If the OWS determines that a violation has occurred, it will issue a Notice of Correction, which may include penalties of up to $50 per day per violation and administrative fines of up to $500 per day per violation payable to the City, as well an order of reinstatement of any employees it deems to have been wrongfully discharged. Administrative fines may be doubled for subsequent violations. Employers have a 15-day window to appeal to the OWS as a prerequisite to seeking review in court.
Employees may also institute civil actions to seek unpaid wages and sick time benefits and may collect an additional penalty of up to $120 per day that a violation continues. In the case of retaliation, employees are entitled to reinstatement and to three times the amount of all wages, sick time benefits, and penalties owed. Prevailing employees are also entitled to reasonable attorneys’ fees and costs.
The OWS has the further authority to institute a civil action on behalf of an employee and to collect damages and fines through liens against property owned or operated by any “person who fails to pay wages.”
Finally, any violation of the Los Angeles Municipal Code could lead to a misdemeanor prosecution by the City Attorney.
Because the definition of “Employer” contained in the Ordinance includes “a corporate officer or executive,” there may be individual liability for any of these damages, fines, and penalties.
More Generous Employer Policy
The OWS has the authority to promulgate interpretive guidelines and rules in connection with the Ordinances. It also has the authority to deem an employer’s PTO policy to be in compliance with the Ordinances if the policy is “overall more generous.”
The Ordinances provide a limited exception for certain nonprofit corporations that have been certified by the City as providers of transitional jobs to the long-term unemployed. This exception, however, would only reduce the minimum rate of pay that the employer had to pay to transitional employees during the first 18 months of employment, with a corresponding reduction to the minimum rate at which sick leave would need to be paid out. Transitional employees are not excepted from the requirement to provide employees with paid sick leave.
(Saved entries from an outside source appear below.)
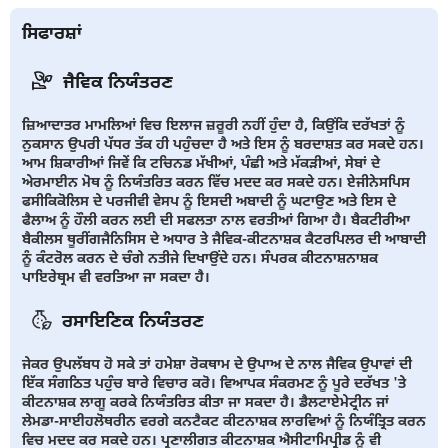
ਸਿਫਾਰਸ਼ਾਂ
ਜੈਵਿਕ ਨਿਯੰਤਰਣ
ਜ਼ਿਆਦਾਤਰ ਮਾਮਲਿਆਂ ਵਿਚ ਇਲਾਜ ਜ਼ਰੂਰੀ ਨਹੀਂ ਹੁੰਦਾ ਹੈ, ਕਿਉਂਕਿ ਦਰੱਖਤਾਂ ਨੂੰ
ਨੁਕਸਾਨ ਉਪਰੀ ਪੱਧਰ ਤੱਕ ਹੀ ਪਹੁੰਚਦਾ ਹੈ ਅਤੇ ਇਸ ਨੂੰ ਬਰਦਾਸ਼ਤ ਕਰ ਸਕਦੇ ਹਨ।
ਆਮ ਸ਼ਿਕਾਰੀਆਂ ਜਿਵੇਂ ਕਿ ਟਚਿਨਡ ਮੱਖੀਆਂ, ਪੰਛੀ ਅਤੇ ਮੱਕੜੀਆਂ, ਸੇਬਾਂ ਦੇ
ਅੇਰਮਾਈਨ ਮੋਥ ਨੂੰ ਨਿਯੰਤਰਿਤ ਕਰਨ ਵਿੱਚ ਮਦਦ ਕਰ ਸਕਦੇ ਹਨ। ਏਜੀਨੇਸਪਿਸ
ਫਸੀਕਿਕੋਲਿਸ ਦੇ ਪਰਜੀਵੀ ਵੇਸਪ ਨੂੰ ਇਸਦੀ ਅਬਾਦੀ ਨੂੰ ਘਟਾਉਣ ਅਤੇ ਇਸ ਦੇ
ਫੈਲਾਅ ਨੂੰ ਹੌਲੀ ਕਰਨ ਲਈ ਦੀ ਸਫਲਤਾ ਨਾਲ ਵਰਤੀਆਂ ਗਿਆ ਹੈ। ਬੈਕਟੀਰੀਆ
ਬੈਕੀਲਸ ਥੂਰੀਂਗਜੈਨਿਸਿਸ ਦੇ ਅਧਾਰ ਤੇ ਜੈਵਿਕ-ਕੀਟਨਾਸ਼ਕ ਕੈਟਰਪਿਲਰ ਦੀ ਆਬਾਦੀ
ਨੂੰ ਕੰਟਰੋਲ ਕਰਨ ਦੇ ਚੰਗੇ ਨਤੀਜੇ ਦਿਖਾਉਂਦੇ ਹਨ। ਸੰਪਰਕ ਕੀਟਨਾਸ਼ਨਾਸ਼ਕ
ਪਾਇਰੇਥ੍ਰਮ ਵੀ ਵਰਤਿਆ ਜਾ ਸਕਦਾ ਹੈ।
ਰਸਾਇਣਿਕ ਨਿਯੰਤਰਣ
ਜੇਕਰ ਉਪਲੱਬਧ ਹੋ ਸਕੇ ਤਾਂ ਹਮੇਸ਼ਾ ਰੋਕਥਾਮ ਦੇ ਉਪਾਅ ਦੇ ਨਾਲ ਜੈਵਿਕ ਉਪਾਵਾਂ ਦੀ
ਇੱਕ ਸੰਗਠਿਤ ਪਹੁੰਚ ਬਾਰੇ ਵਿਚਾਰ ਕਰੋ। ਵਿਆਪਕ ਸੰਕਰਮਣ ਨੂੰ ਪੂਰੇ ਦਰੱਖਤ 'ਤੇ
ਕੀਟਨਾਸ਼ਕ ਲਾਗੂ ਕਰਕੇ ਨਿਯੰਤਰਿਤ ਕੀਤਾ ਜਾ ਸਕਦਾ ਹੈ। ਡੈਲਟਾਏਮੇਟ੍ਰੀਨ ਜਾਂ
ਲੇਮਡਾ-ਸਾਈਹਲੋਥਰੀਨ ਵਰਗੇ ਕਨਟੈਕਟ ਕੀਟਨਾਸ਼ਕ ਲਾਰਵਿਆਂ ਨੂੰ ਨਿਯੰਤ੍ਰਿਤ ਕਰਨ
ਵਿਚ ਮਦਦ ਕਰ ਸਕਦੇ ਹਨ। ਪ੍ਰਣਾਲੀਗਤ ਕੀਟਨਾਸ਼ਕ ਐਸੀਟਾਮਿਪ੍ਰੀਡ ਨੂੰ ਵੀ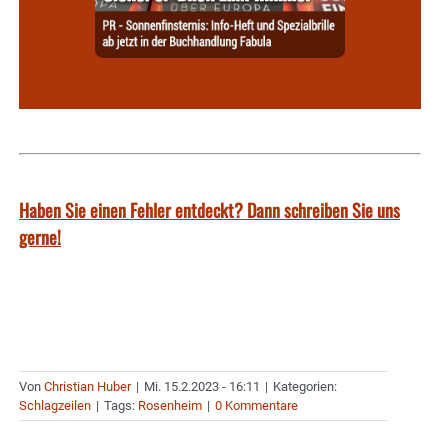
Haben Sie einen Fehler entdeckt? Dann schreiben Sie uns
gerne!
Von
Christian Huber
|
Mi. 15.2.2023 - 16:11
|
Kategorien:
Schlagzeilen
|
Tags:
Rosenheim
|
0 Kommentare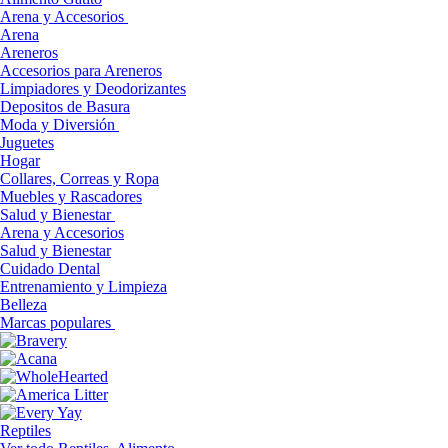
Arena y Accesorios
Arena
Areneros
Accesorios para Areneros
Limpiadores y Deodorizantes
Depositos de Basura
Moda y Diversión
Juguetes
Hogar
Collares, Correas y Ropa
Muebles y Rascadores
Salud y Bienestar
Arena y Accesorios
Salud y Bienestar
Cuidado Dental
Entrenamiento y Limpieza
Belleza
Marcas populares
Reptiles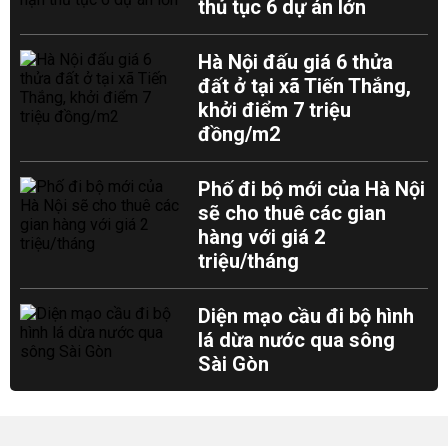
thủ tục 6 dự án lớn
Hà Nội đấu giá 6 thửa
đất ở tại xã Tiến Thắng,
khởi điểm 7 triệu
đồng/m2
Phố đi bộ mới của Hà Nội
sẽ cho thuê các gian
hàng với giá 2
triệu/tháng
Diện mạo cầu đi bộ hình
lá dừa nước qua sông
Sài Gòn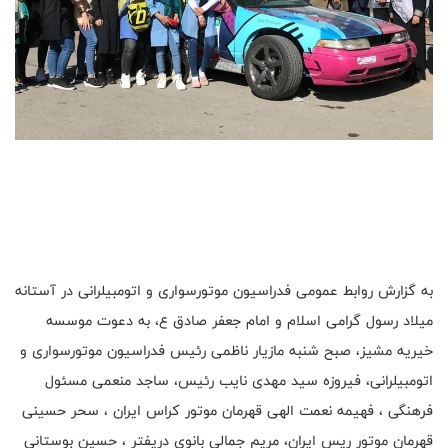
به گزارش روابط عمومی فدراسیون موتورسواری و اتومبیلرانی در آستانه
میلاد رسول گرامی اسلام و امام جعفر صادق ع، به دعوت موسسه
خیریه مشیز، صبح شنبه مازیار ناظمی رئیس فدراسیون موتورسواری و
اتومبیلرانی، فیروزه سید مهدی نایب رئیس، ساجد منعمی مسئول
فرهنگی ، فهیمه نعمت الهی قهرمان موتور کراس ایران ، سحر حسینی
قهرمان موتور ریس ایران، مریم جمالی بانوی دریفتر ، حسین بوستانی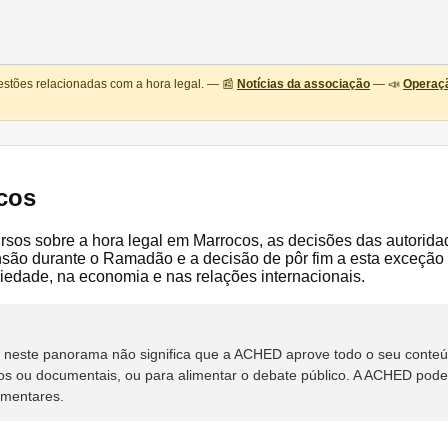
estões relacionadas com a hora legal. — 📰
Notícias da associação
— 📣
Operaçã
cos
ecursos sobre a hora legal em Marrocos, as decisões das autori
o durante o Ramadão e a decisão de pôr fim a esta exceção a
iedade, na economia e nas relações internacionais.
rso neste panorama não significa que a ACHED aprove todo o seu cont
os ou documentais, ou para alimentar o debate público. A ACHED poderá
ementares.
What Employers Should Do Now
- Determine whether you have any employees covered by the Ordinances. Remember, there are wide swaths of Los Angeles that are known by other names but are still part of the City. See this map for more information.
- Review your PTO policies, update them as needed, and consider the following questions:
- Do you provide employees working in Los Angeles with up to 48 hours of PTO per year?
- Do you allow employees working in Los Angeles to use time off in increments of one hour or less?
- Do you allow employees to take PTO in connection with the illness/health care of not only family members covered by the California law but also any blood relative and anyone with whom they have a close affinity akin to a family relationship?
- Are you or some of your employees exempted from the California law? Those exemptions do not apply to the Los Angeles Ordinances. You will need to bring your policies into compliance.
- Confirm that you are paying your employees at least the applicable minimum wage, which will also affect the minimum payout for sick time. As noted in a schedule, which is included in the same Article as the paid sick leave provisions, beginning July 1, 2016, the minimum wage in Los Angeles applicable to employers with at least 26 employees, wherever they are located, will be $10.50. Be aware that there is a higher minimum wage for certain hotel workers, pursuant to Ordinance No. 183241, and they are also covered by different paid and unpaid time off provisions.